Other councilors Wednesday also said they were looking to the mayor for leadership — both on the budget and in bringing a divided city together.

“The council is eager to hear how he will bring the budget down to a 3 percent tax increase,” said Councilor Jackie Dupont, D-Ward 7, in an email. “The recall, as I’ve stated before, is our city’s democratic process to voice dissent. One thousand four hundred seventy-two people who are also our neighbors, friends, and colleagues should not be dismissed. Those residents also voiced their needs, and I hope our leadership will represent them, as well, as we move forward.”

Councilor Winifred Tate, D-Ward 6, said the close margin in the recall indicates the city is “profoundly divided,” and she is hoping leadership can do more work to ensure all residents feel welcome and represented.

“The mayor has promised to veto the budget that all councilors worked together to produce and passed unanimously,” Tate said in an email. “Because of declining revenues, the city faces a critical budget shortfall, and reducing the proposed budget will require massive cuts in city programs and personnel. The mayor has not provided any guidance to the council on how to proceed, and he should offer his plan for specific cuts as soon as possible.”


Lessing, who also responded by email, declined to comment on Isgro’s Facebook post but said the recall has shown “how deeply (and almost evenly) divided” the city is.

“We desperately need leadership that will bring us together rather than deepening these divisions,” she said. “The Mayor’s response to the budget that the city council unanimously approved last week — a budget he has promised to veto — will be a test of whether he’s up to this task. I am still waiting to see his plan for keeping budget increases under 3 percent. If he can’t produce a viable alternative, then opposing the city council’s budget will simply sow more fear and division in Waterville.”
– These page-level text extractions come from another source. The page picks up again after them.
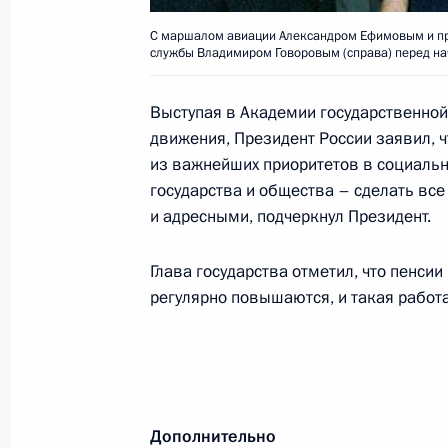
Владимир Путин поручил Министер
С маршалом авиации Александром Ефимовым и пр
жителям Чечни, пострадавшим от с
службы Владимиром Говоровым (справа) перед на
22 июня 2002 года, 12:50
Выступая в Академии государственной
движения, Президент России заявил, ч
из важнейших приоритетов в социальн
Владимир Путин провел совещание 
государства и общества – сделать вс
Правительства, Администрации Пр
и адресными, подчеркнул Президент.
«силового блока»
22 июня 2002 года, 11:45
Москва, Кремль
Глава государства отметил, что пенси
регулярно повышаются, и такая работ
Владимир Путин возложил венок к 
22 июня 2002 года, 10:20
Москва, Александ
Дополнительно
Isgro didn’t offer any specifics in his Facebook post Wednesday, but he suggested that the onus is on city officials — not him — to present an alternative budget and reaffirmed his promise to “veto any tax increase over 3%.”

“This certainly includes the gigantic tax hike that the city council unanimously supports,” Isgro wrote. “But it shouldn’t have to come to this. The city council and city manager should be able to work together while considering our voices, so we can keep a Waterville that works for all Watervillians. They can strike a balance that meets critical city needs and also doesn’t price longtime residents out of their homes.”